───── Material for this task ─────
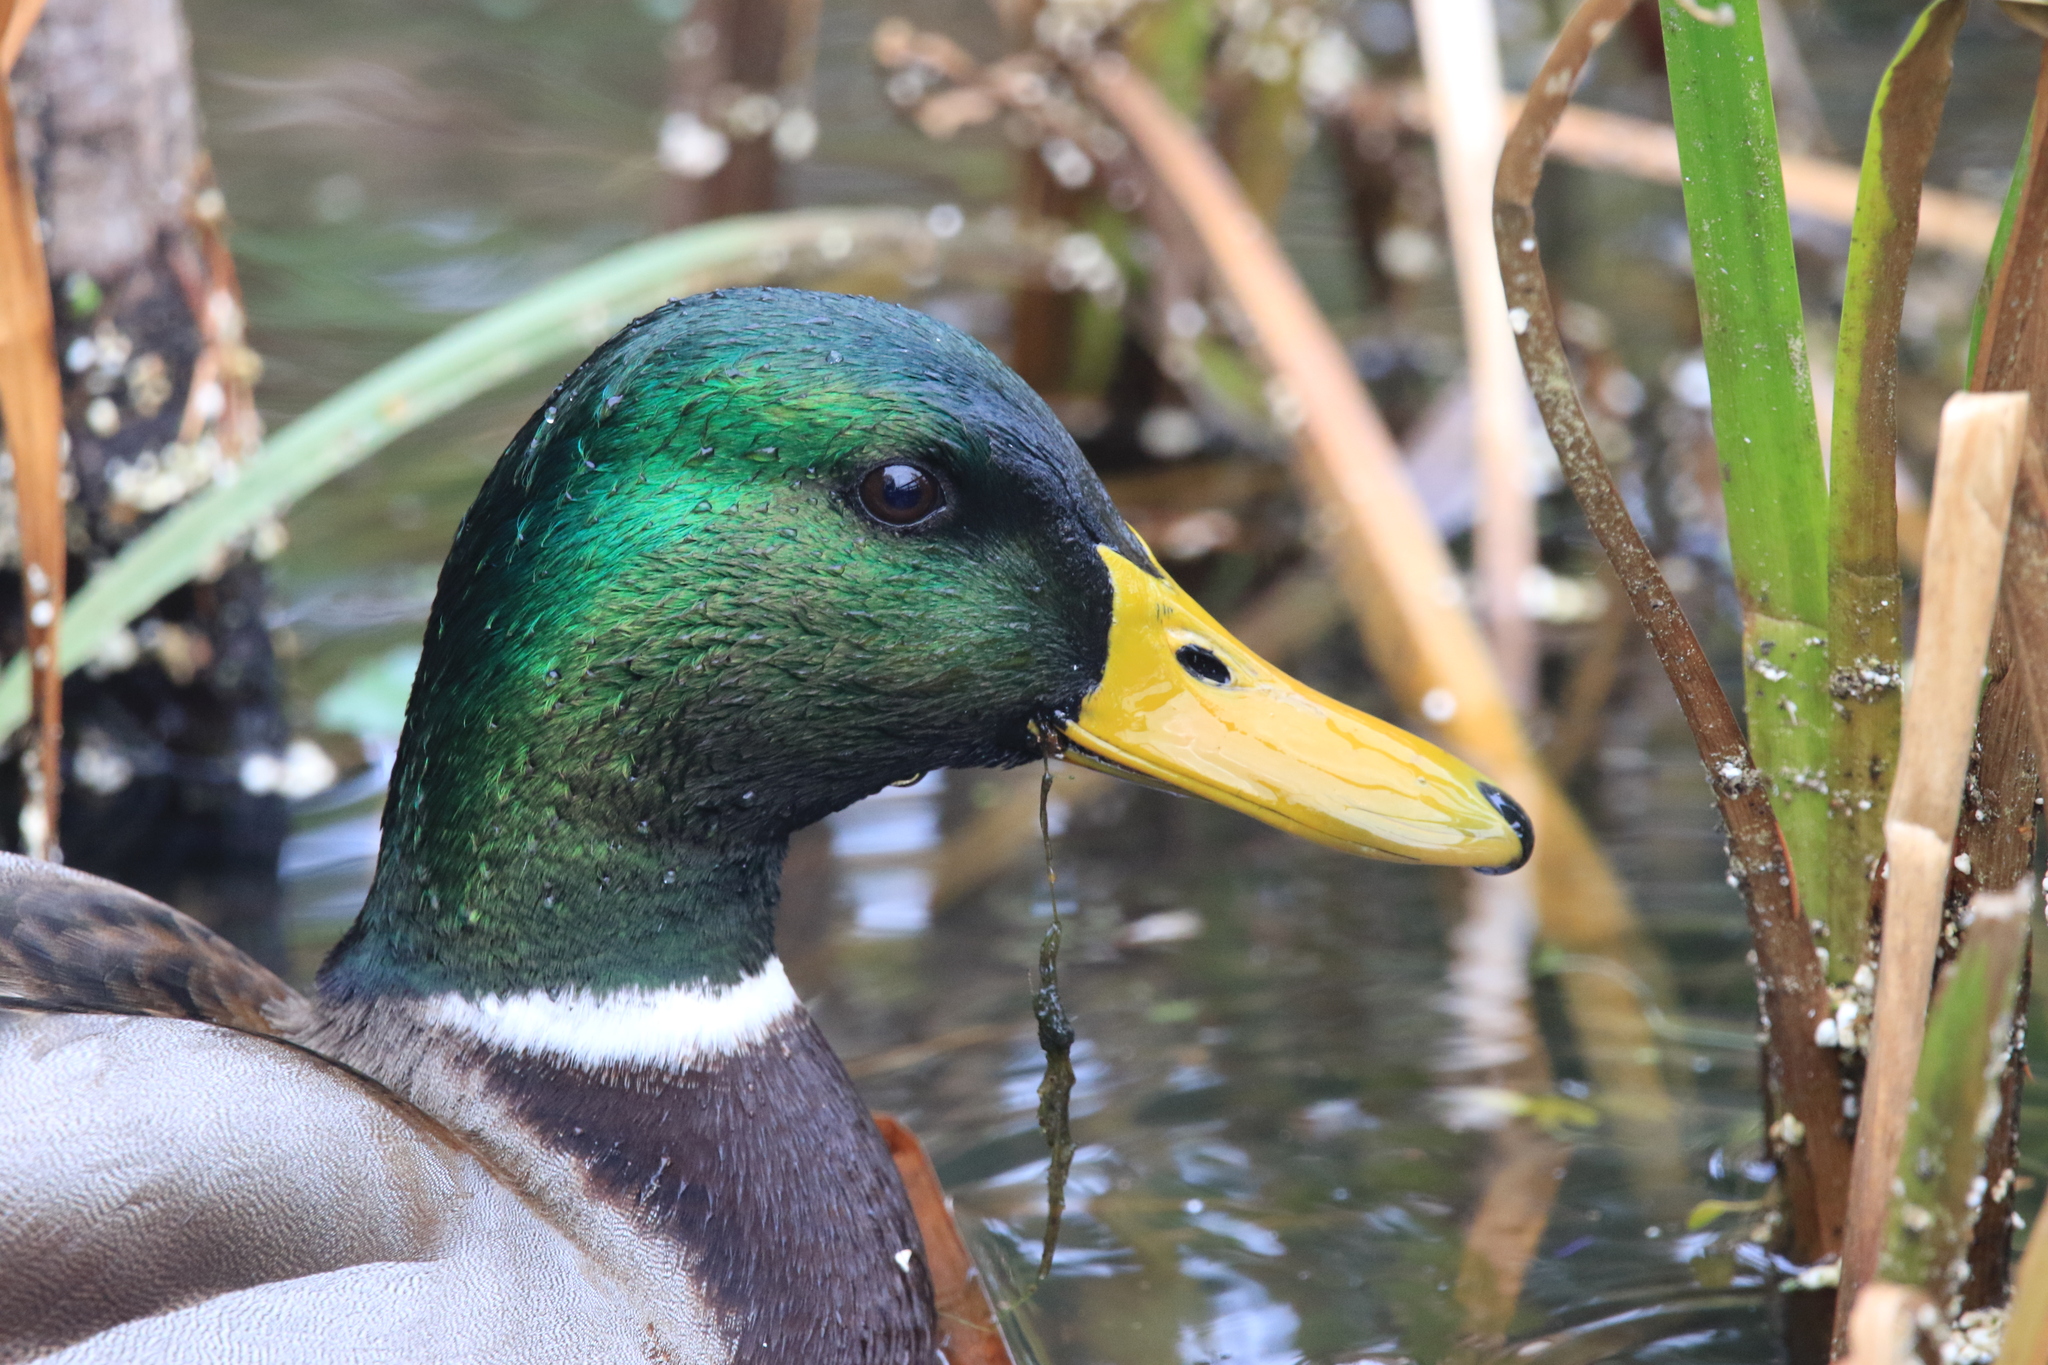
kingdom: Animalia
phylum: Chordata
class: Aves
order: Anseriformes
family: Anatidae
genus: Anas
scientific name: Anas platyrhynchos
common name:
─────
# Objective
Update the lines of the entries above so that "scientific name" reads "binomial name" everywhere and everything else stays the same. Leave the pictures out of your answer.

# Result of the exercise
kingdom: Animalia
phylum: Chordata
class: Aves
order: Anseriformes
family: Anatidae
genus: Anas
binomial name: Anas platyrhynchos
common name:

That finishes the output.